Task to carry out:
Rewrite the paragraph of the news report on Biden and Putin that begins "Putin, upping the ante" as a short bulleted list that keeps its main facts.

Biden says Ukraine 'stands strong', Russia gives nuclear warning

Putin has over the past year repeatedly hinted that Russia could use a nuclear weapon if threatened.

22 February 2023

WARSAW/MOSCOW, Feb 21 (Reuters) - U.S. President Joe Biden said on Tuesday Ukraine "stands strong" a year after Russia's invasion and that Moscow would never defeat it, speaking hours after the Kremlin suspended a landmark nuclear arms control treaty over the West's support for Kyiv.

Biden's remarks, in a speech at Warsaw's Royal Castle in Poland following a surprise visit to Ukraine, countered an address shortly before by Russian President Vladimir Putin in which he vowed that Moscow would achieve its objectives in Ukraine and accused the West of plotting to destroy Russia.

Alleging that the United States was turning the Ukraine war into a global conflict, Putin said Russia was suspending participation in the New START treaty, its last major arms control treaty with Washington.

Putin, upping the ante in Moscow's biggest confrontation with the West since the 1962 Cuban Missile Crisis, also announced that new strategic systems had been put on combat duty and threatened to resume nuclear tests.

With the anniversary of the invasion coming on Feb. 24, Biden declared "unwavering" support for Kyiv and a commitment to bolstering NATO's eastern flank facing Russia, while rejecting Moscow's contention that the West was planning to attack Russia.

"One year ago, the world was bracing for the fall of Kyiv," Biden said. "I can report: Kyiv stands strong, Kyiv stands proud, it stands tall and, most important, it stands free.

"When President Putin ordered his tanks to roll into Ukraine, he thought we would roll over. He was wrong," he said.

Biden added: "Appetites of the autocrat cannot be appeased. They must be opposed. Autocrats only understand one word: no, no, no. No, you will not take my country."

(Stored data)
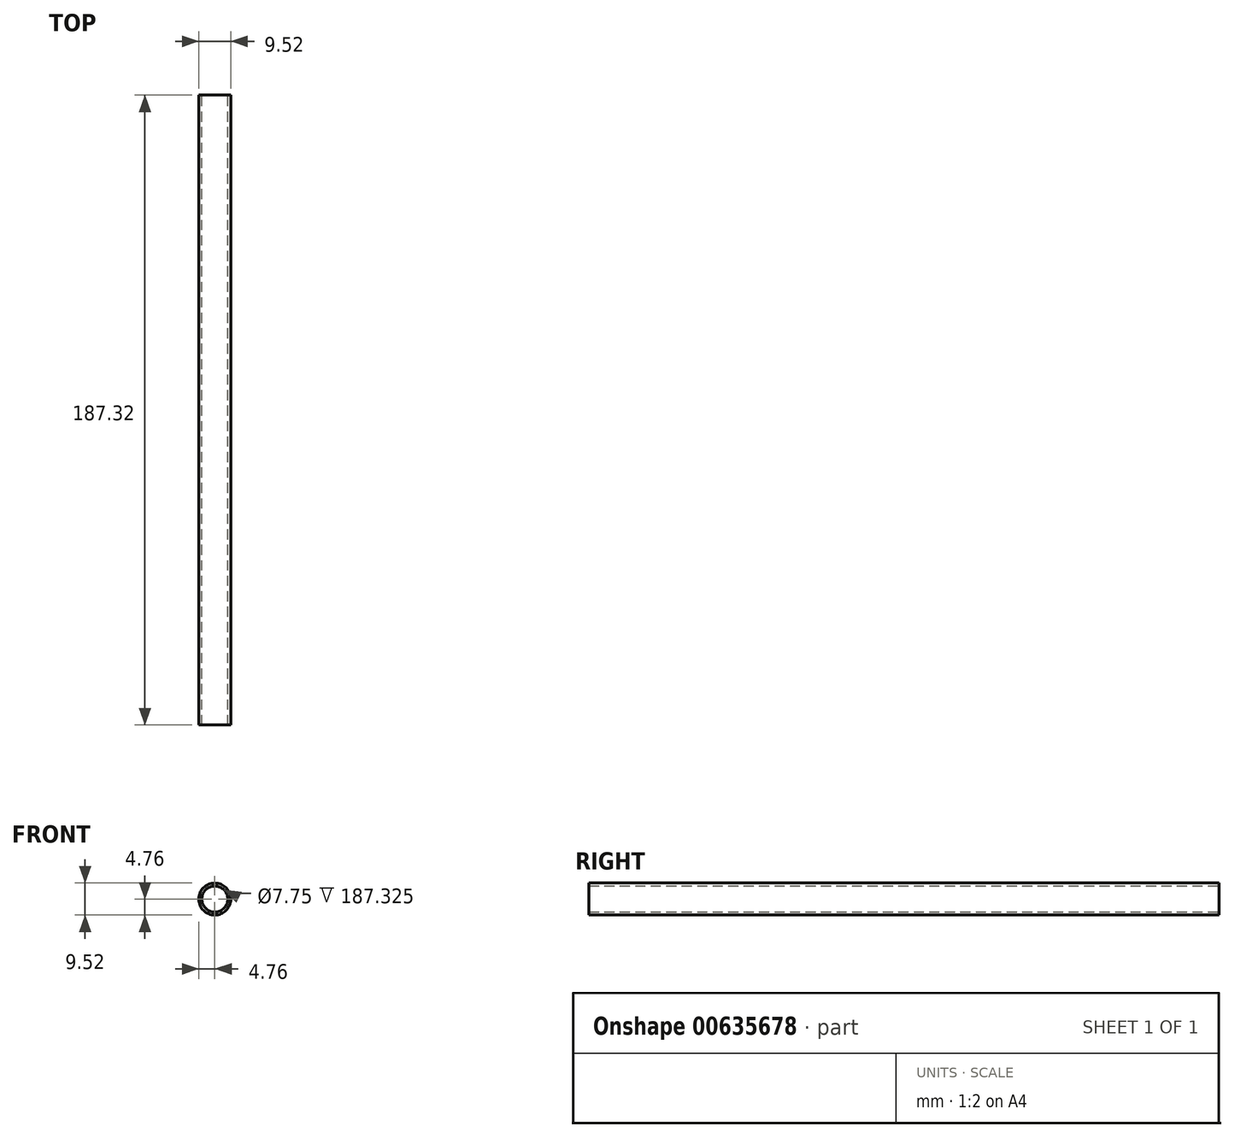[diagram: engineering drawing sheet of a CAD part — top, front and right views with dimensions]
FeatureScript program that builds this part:
annotation { "Feature Type Name" : "Feature", "Feature Type Description" : "" }
export const myFeature = defineFeature(function(context is Context, id is Id, definition is map)
    precondition{}
    {
        {
            var Q0;
            Q0=qCreatedBy(makeId("Front.planeOp"),FACE);
            var sketch = newSketch(context, id + "F0", { "sketchPlane" : qUnion([Q0])});
            skCircle(sketch, "E0", {"center": v(0, 0) * mm, "radius": 4.76 * mm});
            skCircle(sketch, "E1", {"center": v(0, 0) * mm, "radius": 3.87 * mm});
            skSolve(sketch);
        }
        {
            var Q0;
            Q0 = qSketchRegion(id + "F0", true);
            extrude(context, id + "F1", {"entities" : qUnion([Q0]), "endBound" : BoundingType.SYMMETRIC, "depth" : 187.32 * mm, "offsetDistance" : 25.4 * mm});
        }
    });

Response:
- Putin raised the stakes in Moscow's biggest confrontation with the West since the 1962 Cuban Missile Crisis.
- He announced that new strategic systems had been put on combat duty.
- He threatened to resume nuclear tests.